When I wrote The Design Matrix, I wanted to contribute something to the debate about intelligent design and evolution – an intellectually honest approach. So let me see how well the book holds up against the 10 signs of intellectual honesty:
1. Do not overstate the power of your argument. The Design Matrix clearly does not overstate its case. The book takes a very cautious and modest approach, as can be seen from some of its reviews. The book does not berate or ridicule the reader for not agreeing with the arguments.
2. Show a willingness to publicly acknowledge that reasonable alternative viewpoints exist. The Design Matrix is built around this very acknowledgement. In fact, this serves as the central metaphor of the approach – the Rabbit/Duck illustration explored in Chapter 6.
4. Be willing to publicly acknowledge where your argument is weak. In many places, the book candidly acknowledges weak points when inferring design: I acknowledge that humans have a tendency to project patterns on data that do not exist; I acknowledge that random variation and natural selection can behave as a designer-mimic; I take common evidence for design (the Code and the Machines) and instead of offering it as something powerful, I acknowledge they amount to mere clues; I acknowledge the subjective dimension to the scoring system.
3. Be willing to publicly acknowledge and question one’s own assumptions and biases. 5. Be willing to publicly acknowledge when you are wrong. 6. Demonstrate consistency. All of these points are built into the scoring system –the Design Matrix – where people are encouraged to put their cards on the table by assigning a numerical score to open-ended criteria and then defending that score. In fact, all 10 signs of intellectually honesty come into play here, as scores will only resonate if people perceived the scorer to have a track record of intellectually honesty. Not to mention that the act of scoring can help others determine if intellectual dishonesty is in play.
7. Address the argument instead of attacking the person making the argument. The book does not attack any person.
8. When addressing an argument, do not misrepresent it. The book does not misrepresent any argument (to my knowledge). Of course, because of the limitations of space that come with any book, it is possible that someone will claim I did not address some particular topic in enough detail and thus may have missed a point or possible explanation.

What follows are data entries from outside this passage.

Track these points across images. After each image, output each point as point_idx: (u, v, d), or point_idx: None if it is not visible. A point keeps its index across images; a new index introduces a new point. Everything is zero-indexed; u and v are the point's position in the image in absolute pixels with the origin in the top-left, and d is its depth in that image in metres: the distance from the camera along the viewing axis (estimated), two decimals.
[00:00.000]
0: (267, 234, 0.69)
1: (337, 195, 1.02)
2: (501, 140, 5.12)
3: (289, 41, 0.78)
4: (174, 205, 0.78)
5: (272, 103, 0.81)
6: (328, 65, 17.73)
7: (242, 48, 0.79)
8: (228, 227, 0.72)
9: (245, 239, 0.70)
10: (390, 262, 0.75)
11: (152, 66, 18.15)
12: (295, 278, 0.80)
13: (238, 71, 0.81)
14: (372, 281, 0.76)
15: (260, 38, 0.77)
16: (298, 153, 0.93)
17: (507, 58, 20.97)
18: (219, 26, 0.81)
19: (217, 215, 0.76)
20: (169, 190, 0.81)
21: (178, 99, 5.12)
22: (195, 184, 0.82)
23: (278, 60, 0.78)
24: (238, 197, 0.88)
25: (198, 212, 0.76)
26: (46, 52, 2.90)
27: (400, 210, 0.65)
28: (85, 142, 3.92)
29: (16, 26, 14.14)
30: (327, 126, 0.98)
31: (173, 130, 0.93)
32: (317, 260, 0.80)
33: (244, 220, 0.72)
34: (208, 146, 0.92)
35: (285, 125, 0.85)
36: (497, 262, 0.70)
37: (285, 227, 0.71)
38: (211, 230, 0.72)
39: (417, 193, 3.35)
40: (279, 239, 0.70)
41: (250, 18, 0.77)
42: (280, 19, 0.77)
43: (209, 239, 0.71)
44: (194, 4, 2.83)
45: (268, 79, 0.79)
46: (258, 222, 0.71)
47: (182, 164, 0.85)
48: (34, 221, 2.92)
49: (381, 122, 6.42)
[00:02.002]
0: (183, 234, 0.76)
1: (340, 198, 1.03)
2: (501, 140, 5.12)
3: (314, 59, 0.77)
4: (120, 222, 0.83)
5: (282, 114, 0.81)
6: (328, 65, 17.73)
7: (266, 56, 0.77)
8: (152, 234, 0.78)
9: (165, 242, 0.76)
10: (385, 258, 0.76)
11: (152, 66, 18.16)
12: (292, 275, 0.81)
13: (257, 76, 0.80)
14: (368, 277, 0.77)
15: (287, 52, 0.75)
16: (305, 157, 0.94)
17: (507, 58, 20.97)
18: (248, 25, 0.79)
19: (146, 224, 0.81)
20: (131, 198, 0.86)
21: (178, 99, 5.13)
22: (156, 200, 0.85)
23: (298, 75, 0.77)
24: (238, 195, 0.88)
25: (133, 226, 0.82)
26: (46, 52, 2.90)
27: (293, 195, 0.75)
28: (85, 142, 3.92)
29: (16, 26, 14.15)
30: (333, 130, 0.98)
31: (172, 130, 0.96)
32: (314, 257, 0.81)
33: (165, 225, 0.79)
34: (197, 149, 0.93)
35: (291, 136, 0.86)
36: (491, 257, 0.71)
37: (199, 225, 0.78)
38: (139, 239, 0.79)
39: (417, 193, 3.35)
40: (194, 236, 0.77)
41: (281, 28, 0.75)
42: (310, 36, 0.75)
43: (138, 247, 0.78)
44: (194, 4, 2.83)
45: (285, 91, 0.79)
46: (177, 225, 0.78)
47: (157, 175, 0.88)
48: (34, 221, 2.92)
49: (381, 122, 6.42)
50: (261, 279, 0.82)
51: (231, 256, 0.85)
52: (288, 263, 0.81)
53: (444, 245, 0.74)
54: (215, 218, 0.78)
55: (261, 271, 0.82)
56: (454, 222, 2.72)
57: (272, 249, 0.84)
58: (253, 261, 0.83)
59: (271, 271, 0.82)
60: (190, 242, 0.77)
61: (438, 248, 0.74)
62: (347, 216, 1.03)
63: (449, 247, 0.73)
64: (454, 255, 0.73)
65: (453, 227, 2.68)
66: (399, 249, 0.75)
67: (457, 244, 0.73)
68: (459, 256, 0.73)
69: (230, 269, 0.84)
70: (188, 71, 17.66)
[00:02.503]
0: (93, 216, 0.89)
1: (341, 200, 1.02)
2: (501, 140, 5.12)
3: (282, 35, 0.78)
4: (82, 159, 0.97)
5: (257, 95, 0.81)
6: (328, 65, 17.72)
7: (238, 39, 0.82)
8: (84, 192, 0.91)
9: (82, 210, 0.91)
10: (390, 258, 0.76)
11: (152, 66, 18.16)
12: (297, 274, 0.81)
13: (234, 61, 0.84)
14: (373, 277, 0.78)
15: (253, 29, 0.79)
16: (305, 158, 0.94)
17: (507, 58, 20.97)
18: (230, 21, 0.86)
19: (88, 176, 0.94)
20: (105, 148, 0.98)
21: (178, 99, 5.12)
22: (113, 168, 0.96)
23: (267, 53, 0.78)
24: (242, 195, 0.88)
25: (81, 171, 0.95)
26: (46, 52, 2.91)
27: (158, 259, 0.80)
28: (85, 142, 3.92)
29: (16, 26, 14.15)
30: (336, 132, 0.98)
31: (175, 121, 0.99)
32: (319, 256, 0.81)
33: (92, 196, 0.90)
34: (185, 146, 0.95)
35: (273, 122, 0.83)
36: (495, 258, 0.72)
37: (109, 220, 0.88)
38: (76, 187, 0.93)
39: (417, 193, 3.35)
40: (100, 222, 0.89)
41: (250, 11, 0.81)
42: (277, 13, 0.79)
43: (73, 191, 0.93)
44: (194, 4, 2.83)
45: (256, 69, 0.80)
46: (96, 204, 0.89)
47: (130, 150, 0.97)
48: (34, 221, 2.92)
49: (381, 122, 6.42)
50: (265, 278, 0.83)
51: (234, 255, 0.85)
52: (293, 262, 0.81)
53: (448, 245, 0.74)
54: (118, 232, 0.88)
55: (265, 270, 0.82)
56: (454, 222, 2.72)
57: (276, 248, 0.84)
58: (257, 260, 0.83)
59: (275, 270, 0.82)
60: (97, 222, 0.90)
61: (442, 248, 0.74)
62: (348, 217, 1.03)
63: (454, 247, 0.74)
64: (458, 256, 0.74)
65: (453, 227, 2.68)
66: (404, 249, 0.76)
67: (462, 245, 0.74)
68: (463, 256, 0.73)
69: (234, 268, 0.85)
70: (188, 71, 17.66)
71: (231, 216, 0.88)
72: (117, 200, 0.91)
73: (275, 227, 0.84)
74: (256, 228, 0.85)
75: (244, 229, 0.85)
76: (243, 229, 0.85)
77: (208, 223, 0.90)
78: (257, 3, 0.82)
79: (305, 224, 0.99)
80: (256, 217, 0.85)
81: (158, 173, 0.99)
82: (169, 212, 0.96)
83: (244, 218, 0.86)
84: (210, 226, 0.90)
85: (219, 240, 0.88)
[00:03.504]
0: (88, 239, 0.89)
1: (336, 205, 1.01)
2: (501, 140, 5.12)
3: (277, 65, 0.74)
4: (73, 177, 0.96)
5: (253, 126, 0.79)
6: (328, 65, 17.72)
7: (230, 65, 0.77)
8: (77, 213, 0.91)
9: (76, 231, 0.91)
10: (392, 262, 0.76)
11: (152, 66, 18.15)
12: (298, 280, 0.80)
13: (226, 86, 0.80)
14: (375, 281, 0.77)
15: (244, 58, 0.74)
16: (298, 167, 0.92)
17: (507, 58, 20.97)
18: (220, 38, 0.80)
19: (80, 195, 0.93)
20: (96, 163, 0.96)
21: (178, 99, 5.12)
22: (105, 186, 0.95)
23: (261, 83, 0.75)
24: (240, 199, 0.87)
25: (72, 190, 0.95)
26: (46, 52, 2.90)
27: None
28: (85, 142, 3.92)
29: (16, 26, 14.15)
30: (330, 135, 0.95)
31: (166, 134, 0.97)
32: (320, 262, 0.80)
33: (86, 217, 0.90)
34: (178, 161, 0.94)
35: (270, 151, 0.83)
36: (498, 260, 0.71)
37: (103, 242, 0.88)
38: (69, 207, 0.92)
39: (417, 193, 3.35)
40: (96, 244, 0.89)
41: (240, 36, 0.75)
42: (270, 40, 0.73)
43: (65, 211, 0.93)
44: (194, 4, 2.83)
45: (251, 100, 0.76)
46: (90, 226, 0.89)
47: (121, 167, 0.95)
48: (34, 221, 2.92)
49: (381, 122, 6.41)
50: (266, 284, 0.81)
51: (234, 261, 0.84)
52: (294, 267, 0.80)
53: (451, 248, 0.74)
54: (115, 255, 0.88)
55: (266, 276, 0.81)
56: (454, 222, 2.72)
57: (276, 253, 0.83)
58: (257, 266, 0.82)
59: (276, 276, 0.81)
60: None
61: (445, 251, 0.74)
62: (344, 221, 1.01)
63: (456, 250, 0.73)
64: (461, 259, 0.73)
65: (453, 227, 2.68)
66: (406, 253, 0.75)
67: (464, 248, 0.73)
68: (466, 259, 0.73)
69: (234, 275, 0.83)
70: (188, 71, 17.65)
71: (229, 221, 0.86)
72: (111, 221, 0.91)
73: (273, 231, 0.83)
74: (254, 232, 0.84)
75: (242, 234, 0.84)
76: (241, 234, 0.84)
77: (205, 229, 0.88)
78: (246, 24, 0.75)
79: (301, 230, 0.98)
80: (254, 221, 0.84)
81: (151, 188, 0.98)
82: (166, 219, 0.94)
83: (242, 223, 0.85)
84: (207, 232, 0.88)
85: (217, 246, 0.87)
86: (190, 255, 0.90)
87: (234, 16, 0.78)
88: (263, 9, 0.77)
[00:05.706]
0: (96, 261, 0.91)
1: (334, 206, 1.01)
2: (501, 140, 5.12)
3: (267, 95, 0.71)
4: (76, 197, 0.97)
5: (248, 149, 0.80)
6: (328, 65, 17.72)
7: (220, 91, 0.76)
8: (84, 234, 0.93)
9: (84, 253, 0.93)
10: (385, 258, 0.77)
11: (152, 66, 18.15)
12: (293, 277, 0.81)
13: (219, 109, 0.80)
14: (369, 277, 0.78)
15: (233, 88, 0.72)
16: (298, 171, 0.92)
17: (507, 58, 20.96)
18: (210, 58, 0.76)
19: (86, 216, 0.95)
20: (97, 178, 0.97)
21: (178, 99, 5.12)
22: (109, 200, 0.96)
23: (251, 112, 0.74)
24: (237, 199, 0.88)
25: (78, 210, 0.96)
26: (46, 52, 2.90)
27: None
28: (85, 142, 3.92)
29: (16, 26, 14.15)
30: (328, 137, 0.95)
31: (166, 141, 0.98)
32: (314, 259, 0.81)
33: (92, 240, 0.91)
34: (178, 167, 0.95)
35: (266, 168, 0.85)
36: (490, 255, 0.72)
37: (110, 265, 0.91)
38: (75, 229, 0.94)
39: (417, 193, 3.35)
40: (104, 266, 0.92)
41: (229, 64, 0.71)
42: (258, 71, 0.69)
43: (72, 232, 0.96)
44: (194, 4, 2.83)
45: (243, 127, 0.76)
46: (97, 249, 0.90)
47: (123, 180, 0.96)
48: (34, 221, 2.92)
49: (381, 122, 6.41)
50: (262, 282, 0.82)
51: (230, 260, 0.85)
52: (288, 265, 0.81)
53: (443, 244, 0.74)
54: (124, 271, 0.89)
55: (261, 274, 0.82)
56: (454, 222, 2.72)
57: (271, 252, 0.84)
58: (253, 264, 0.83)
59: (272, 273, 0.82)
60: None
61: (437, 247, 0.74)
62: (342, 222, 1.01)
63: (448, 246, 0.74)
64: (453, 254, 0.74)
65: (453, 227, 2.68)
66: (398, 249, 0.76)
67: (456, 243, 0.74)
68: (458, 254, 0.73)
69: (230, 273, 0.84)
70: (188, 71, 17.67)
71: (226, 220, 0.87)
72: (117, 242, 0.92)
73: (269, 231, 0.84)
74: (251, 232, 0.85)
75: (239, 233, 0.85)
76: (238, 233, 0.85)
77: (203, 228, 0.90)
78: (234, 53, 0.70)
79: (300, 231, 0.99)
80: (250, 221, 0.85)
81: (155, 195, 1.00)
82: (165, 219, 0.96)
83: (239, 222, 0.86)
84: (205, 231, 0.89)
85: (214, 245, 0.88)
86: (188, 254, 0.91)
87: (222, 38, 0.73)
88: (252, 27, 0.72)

9. Show a commitment to critical thinking. I tried to rely on critical thinking as much as possible (although I am sure their is room for improvement). The book clearly draws upon multiple mainstream sources as judged from the reference sections. It weighs the evidence carefully, while trying to examine the “big picture” in a way that is on the look out for multiple cause and effects and it doesn’t engage in any “thought stopping sensationalism.”

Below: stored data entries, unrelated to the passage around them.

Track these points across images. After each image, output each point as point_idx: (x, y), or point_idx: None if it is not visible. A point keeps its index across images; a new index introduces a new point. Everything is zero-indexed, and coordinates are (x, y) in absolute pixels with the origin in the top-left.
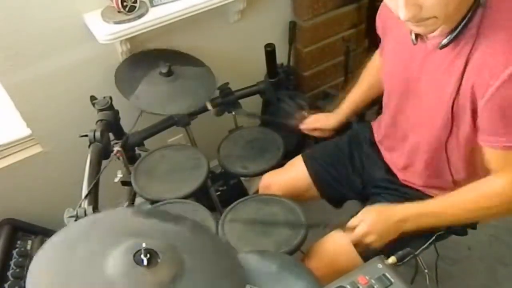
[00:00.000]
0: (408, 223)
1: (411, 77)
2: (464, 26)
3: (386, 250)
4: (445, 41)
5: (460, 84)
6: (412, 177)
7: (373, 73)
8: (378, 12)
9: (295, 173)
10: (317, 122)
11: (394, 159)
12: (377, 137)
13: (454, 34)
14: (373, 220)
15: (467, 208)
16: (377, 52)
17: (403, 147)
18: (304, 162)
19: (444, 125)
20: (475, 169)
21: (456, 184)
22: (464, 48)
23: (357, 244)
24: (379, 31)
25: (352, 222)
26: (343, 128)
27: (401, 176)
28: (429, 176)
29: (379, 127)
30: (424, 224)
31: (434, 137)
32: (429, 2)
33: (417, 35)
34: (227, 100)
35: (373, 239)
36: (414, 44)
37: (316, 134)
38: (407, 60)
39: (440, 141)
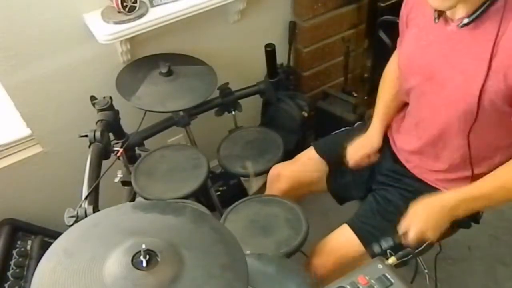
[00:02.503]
0: (460, 209)
1: (432, 59)
2: (488, 6)
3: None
4: (466, 20)
5: (489, 68)
6: (426, 166)
7: (393, 82)
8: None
9: (306, 164)
10: (363, 150)
11: (409, 145)
12: (390, 129)
13: (477, 13)
14: (423, 217)
15: (507, 187)
16: (393, 57)
17: (422, 133)
18: (316, 152)
19: (469, 111)
20: (495, 162)
21: (474, 180)
22: (490, 30)
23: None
24: (402, 21)
25: (403, 227)
26: (347, 125)
27: (411, 166)
28: (448, 166)
29: (396, 117)
30: (476, 208)
31: (456, 123)
32: None
33: (440, 15)
34: (227, 100)
35: (430, 234)
36: (436, 23)
37: (365, 162)
38: (429, 43)
39: (462, 128)
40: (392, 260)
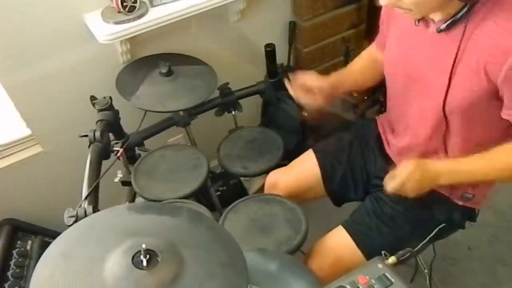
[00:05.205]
0: (441, 178)
1: (416, 63)
2: (466, 12)
3: (386, 249)
4: (443, 26)
5: (453, 68)
6: None
7: (366, 59)
8: None
9: (304, 169)
10: (313, 82)
11: (399, 148)
12: (383, 129)
13: (453, 19)
14: (410, 170)
15: (497, 168)
16: (373, 44)
17: (407, 136)
18: (315, 155)
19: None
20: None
21: None
22: (460, 32)
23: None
24: (383, 20)
25: (390, 175)
26: (347, 124)
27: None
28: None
29: (385, 120)
30: (457, 180)
31: (444, 123)
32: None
33: (419, 19)
34: (227, 100)
35: (408, 190)
36: (416, 25)
37: (307, 98)
38: (411, 47)
39: (445, 127)
40: (392, 259)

10. Be willing to publicly acknowledge when a point or criticism is good. The book clearly acknowledges the good criticisms of irreducible complexity. Furthermore, the book uses several points from both critics Richard Dawkins and Ken Miller. It does not attempt to debunk these points, but instead builds on them.
While the book is not perfect, I think most fair-minded readers will acknowledge that it makes serious steps toward the realm of intellectual honesty.